Corduroy vs. Chino vs. Twill

By: Orvis Staff

Chinos and twill form the basis for a casual wardrobe.

Corduroy, chino, or twill—which of these classic materials is most represented in your cool weather wardrobe? No better time than the present to consider this question: it’s officially fall and winter is coming down the pike—the time of year when fabrics described as breezy, airy, and summery give us the shivers and we reach instead for clothing made of materials that keep us warm when temps turn crisp. Corduroy pants and jackets are quintessential cool weather garb, while chinos can span the seasons. Twill is a weave that can be lightweight enough for resort clothing or heavy enough for winter days, depending upon its weight and density. Let’s take a closer look at the warp and weft of these distinctive textiles.

Versatile Twill

Twill material is distinguished by diagonal lines visible in the weave. A herringbone or chevron weave is created when the direction of the diagonal lines is reversed at set intervals across the fabric. When you pull on your favorite pair of jeans, you’re wearing twill. Same goes for your khakis and gabardine clothing. Cotton twill fabric is often used in dress shirts for men and women, as well as in casual button-up shirts in solids, plaids, and patterns.

Twill is one of the three basic textile weaves, along with plain weave and satin weave. The woven fabric has been popular since at least the Middle Ages because of its combination of strength and appealing drape; no surprise then that modern manufacturers should also lean on twill for wardrobe essentials like slacks.

Corduroy: Stylish Ridges

Corduroy is a durable, cozy fabric that can be made from either a twill or plain weave, but will always feature the familiar vertical cords or ‘wales.’ The wales are tufted to create the velvety feel of corduroy. Wide-wale cords have larger ridges set wider apart, while fine-wale cords have very narrow ridges that are set close together.
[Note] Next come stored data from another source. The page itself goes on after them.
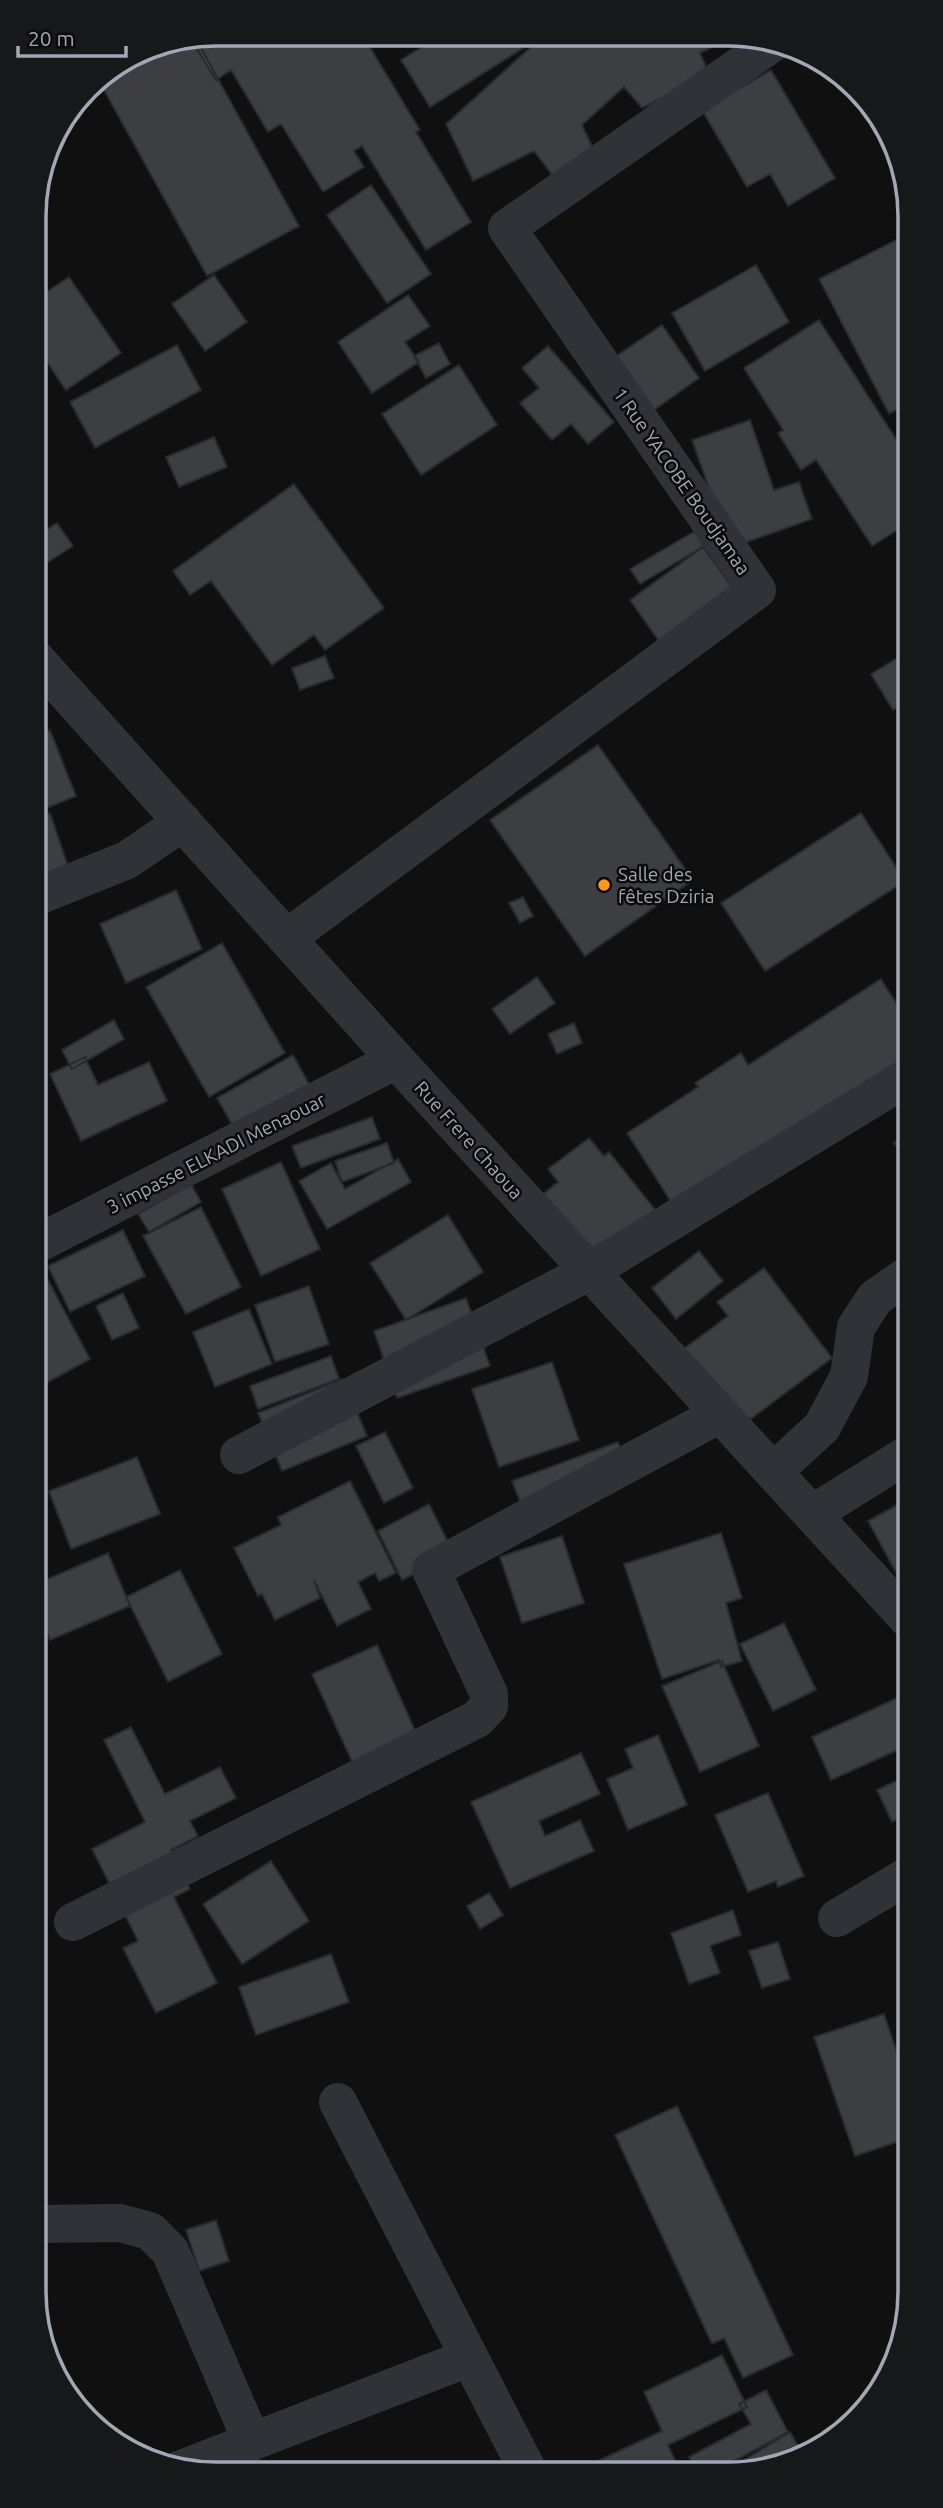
<svg xmlns="http://www.w3.org/2000/svg" width="943" height="2508" font-family="Ubuntu,sans-serif">
  <rect width="100%" height="100%" fill="#101011"/>
  <path fill="#3c3e42" stroke="#292a2e" stroke-width="2" d="M216 33 362 34 420 130 416 132 471 222 426 250 362 146 354 151 364 167 323 192 281 124 268 132 231 70 216 80 195 46Z
    M441 35H529L533 42 430 107 401 60Z
    M544 35 733 37 700 53 710 75 642 108 624 87 582 125 599 161 557 181 534 151 473 181 446 124Z
    M195 37 299 226 207 276 100 83 179 41Z
    M771 70 835 178 788 206 770 174 747 187 702 110Z
    M371 185 431 274 387 303 327 215Z
    M904 236 906 405 889 414 819 279Z
    M756 265 789 322 705 371 672 313Z
    M214 275 247 322 205 351 172 304Z
    M69 277 121 353 66 390 34 343V300Z
    M408 295 430 326 405 342 419 362 372 393 338 342Z
    M819 320 907 456V524L872 546 816 460 801 470 778 433 783 430 744 368Z
    M662 325 699 378 647 415 609 361Z
    M439 343 450 364 426 378 414 356Z
    M177 345 201 390 95 448 70 402Z
    M548 346 614 422 588 444 571 424 552 440 520 403 539 388 522 368Z
    M459 365 497 425 421 475 382 414Z
    M750 420 774 490 799 482 812 519 730 548 692 440Z
    M214 437 227 467 179 487 166 457Z
    M294 484 384 608 325 650 314 635 272 665 211 581 190 595 173 571Z
    M57 523 73 546 34 571V537Z
    M695 531 704 546 640 584 630 569Z
    M703 547 735 591 661 644 630 600Z
    M907 652V702L893 710 871 674Z
    M325 656 334 678 300 690 292 668Z
    M50 730 76 796 35 813 34 736Z
    M598 745 693 880 585 956 490 820Z
    M50 813 68 866 35 877V818Z
    M861 813 905 881 765 971 721 903Z
    M176 890 202 949 126 983 100 924Z
    M523 897 533 916 520 923 509 903Z
    M222 943 285 1053 209 1097 146 987Z
    M537 977 555 1003 510 1034 492 1009Z
    M881 979 907 1020 908 1082 675 1208 627 1133 698 1087 695 1083 741 1053 748 1065Z
    M114 1020 124 1039 72 1069 62 1050Z
    M574 1023 582 1043 557 1054 548 1034Z
    M293 1055 319 1102 239 1137 217 1098Z
    M85 1057 98 1085 149 1062 167 1101 81 1141 50 1074Z
    M372 1117 380 1139 301 1168 292 1146Z
    M908 1134V1161L894 1143Z
    M589 1138 604 1156 609 1152 661 1217 589 1274 533 1202 558 1182 548 1169Z
    M387 1143 394 1163 342 1182 335 1161Z
    M398 1159 411 1182 327 1229 299 1181 331 1163 345 1189Z
    M281 1162 320 1249 261 1276 222 1189Z
    M191 1184 201 1202 149 1232 138 1214Z
    M201 1207 241 1287 186 1314 143 1236Z
    M448 1215 483 1272 406 1320 370 1263Z
    M123 1230 145 1276 70 1312 48 1266Z
    M699 1251 723 1281 676 1319 652 1288Z
    M764 1268 832 1358 740 1427 682 1350 728 1316 717 1302Z
    M47 1278 90 1359 39 1387 35 1381V1284Z
    M309 1286 329 1344 275 1362 255 1305Z
    M123 1293 139 1328 112 1340 96 1306Z
    M466 1298 490 1366 397 1398 374 1331Z
    M249 1309 272 1364 215 1387 193 1332Z
    M331 1356 339 1379 258 1409 250 1386Z
    M552 1362 579 1440 499 1467 472 1389Z
    M343 1379 367 1436 282 1471 258 1413Z
    M385 1432 413 1488 384 1503 356 1446Z
    M618 1442 629 1470 523 1509 512 1481Z
    M137 1457 160 1514 71 1549 49 1491Z
    M350 1481 396 1573 379 1581 375 1573 358 1582 371 1609 337 1626 314 1580 320 1598 275 1620 262 1594 258 1596 234 1548 281 1525 278 1517Z
    M908 1499V1588L905 1589 868 1521Z
    M429 1504 454 1554 402 1580 378 1531Z
    M721 1533 742 1598 726 1603 742 1661 721 1667 719 1660 662 1679 624 1564Z
    M562 1536 584 1603 522 1623 500 1557Z
    M108 1553 130 1606 50 1640 36 1607V1584Z
    M180 1570 222 1654 168 1682 126 1597Z
    M784 1623 816 1690 773 1711 740 1644Z
    M377 1645 417 1735 353 1764 312 1674Z
    M722 1661 759 1746 700 1772 662 1686Z
    M908 1693 909 1745 831 1780 812 1737Z
    M131 1727 165 1794 220 1767 236 1798 190 1821 198 1836 171 1850 190 1889 174 1897 217 1983 156 2013 123 1948 138 1941 92 1849 145 1822 104 1740Z
    M658 1735 687 1805 628 1830 607 1779 633 1768 625 1749Z
    M581 1753 600 1794 539 1821 545 1836 580 1820 594 1851 510 1888 471 1802Z
    M909 1775V1818L907 1815 892 1822 877 1790Z
    M768 1793 804 1876 778 1887 776 1881 748 1892 715 1815Z
    M271 1861 309 1921 242 1964 203 1904Z
    M489 1893 503 1915 480 1929 467 1906Z
    M733 1910 741 1935 710 1946 720 1973 689 1984 671 1933Z
    M778 1942 790 1979 762 1988 749 1951Z
    M331 1954 349 2002 256 2035 239 1987Z
    M884 2014 909 2088V2138L855 2156 814 2037Z
    M677 2106 793 2355 743 2378 724 2338 712 2344 615 2135Z
    M216 2220 229 2261 199 2271 186 2230Z
    M722 2355 747 2407 668 2445 680 2471H590L587 2466 662 2431 644 2392Z
    M766 2390 788 2432 716 2471H697L689 2457 751 2424 739 2404Z
    M790 2432 804 2456 763 2471H726Z"/>
  <g fill="none" stroke-linecap="round" stroke-linejoin="round">
    <path stroke="#303237" stroke-width="38" d="M34 657 396 1060 908 1619
      M35 897 127 860 183 822
      M287 938 757 590 507 228 774 42
      M35 1245 396 1060
      M239 1455 590 1271 908 1077
      M773 1472 822 1427 849 1376 856 1327 875 1298 908 1275
      M812 1514 908 1454
      M837 1918 909 1875
      M73 1922 477 1719 489 1706V1694L431 1570 720 1414
      M338 2102 528 2471
      M37 2224 120 2223 150 2231 170 2251 252 2442
      M179 2470 468 2358"/>
  </g>
  <circle fill="#ff961a" stroke="#0b0b0c" stroke-width="2.5" cx="604" cy="885" r="7"/>
  <g text-anchor="middle" dominant-baseline="central" stroke-width="5" stroke-linejoin="round" paint-order="stroke">
    <g font-size="19" fill="#9fa8b4" stroke="#0b0b0c">
      <text transform="translate(682 481) rotate(55)">1 Rue YACOBE Boudjamaa</text>
      <text transform="translate(469 1140) rotate(48)">Rue Frere Chaoua</text>
      <text transform="translate(216 1153) rotate(-27)">3 impasse ELKADI Menaouar</text>
    </g>
    <g font-size="19" fill="#9fa8b4" stroke="#0b0b0c" text-anchor="start">
      <text x="618" y="874">Salle des<tspan x="618" dy="22">fêtes Dziria</tspan></text>
    </g>
  </g>
  <path d="M0 0H943V2508H0ZM216 46H728A170 170 0 0 1 898 216V2292A170 170 0 0 1 728 2462H216A170 170 0 0 1 46 2292V216A170 170 0 0 1 216 46Z" fill="#171819" fill-rule="evenodd"/>
  <path fill="none" stroke="#9fa8b4" stroke-width="3.5" d="M216 46H728A170 170 0 0 1 898 216V2292A170 170 0 0 1 728 2462H216A170 170 0 0 1 46 2292V216A170 170 0 0 1 216 46Z"/>
  <path d="M18 46v10h108v-10" fill="none" stroke="#9fa8b4" stroke-width="3.5"/>
  <text x="28" y="46" font-size="21" fill="#9fa8b4" stroke="#0b0b0c" stroke-width="5" paint-order="stroke">20 m</text>
</svg>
The history of corduroy begins with its fabric predecessor, fustian—a thick cotton and linen textile thought to originate in Egypt in 200 A.D. Production of the material spread through the Mediterranean and Europe, and the weave eventually evolved into corduroy, as well as its luxurious cousins, moleskin and velveteen.

Because of its rugged quality, corduroy was worn as sporting attire by royalty and as everyday wear by their servants. The robust fabric would go on to become the 19th century workingman’s uniform, when it was called ‘the poor man’s velvet,’ before settling into today’s warm, casual duds comfortable at work and play.

And if you’re wary of cords, there’s no need. These aren’t the rigid cords of your childhood that made a ‘swish, swish’ sound when you walked. Most cords now include a bit of stretch for a modern fit, and the ridges are too refined to make a ruckus.

Chinos: Classics for a Reason

The classic chino pant is most likely where you’ll find this familiar fabric, but its tight weave and lightweight 100% cotton or cotton-blend iterations make it useful for any article of clothing. Chino fabric can have a smooth or brushed surface and is valued for its wear-with-anything ease. Chinos and khakis are often conflated, but chinos differentiate themselves with a flat front and streamlined cut.

Like many clothing staples, chino pants have military roots. During the Spanish-American War, US soldiers in the Philippines wore lightweight uniforms made from cotton twill woven in China. The uniform style was soon referred to as chinos, from the Spanish word for “China.” Following World War II, returning GIs solidified a permanent place for chinos in American civilian garb by wearing them on college campuses around the country. Soon thereafter they became popular among women and around the world. And though chinos are ubiquitous in their original cream color, they now come in a wide array of hues.

As for how to style your cords, chinos, and twill trousers? You’ve got countless options. A pair of slim-fit cords in a sumptuous color is perfect for a relaxed office party. Chinos are weekend-ready worn with a slub tee, and first-date ready with a twill dress shirt and elegant belt. The best part about all these fabrics is they can be the understated foundation of a great outfit or, in an eye-catching color, they can be the centerpiece of your look. Corduroy versus chino versus twill? They all emerge as clear winners in your cool-weather wardrobe.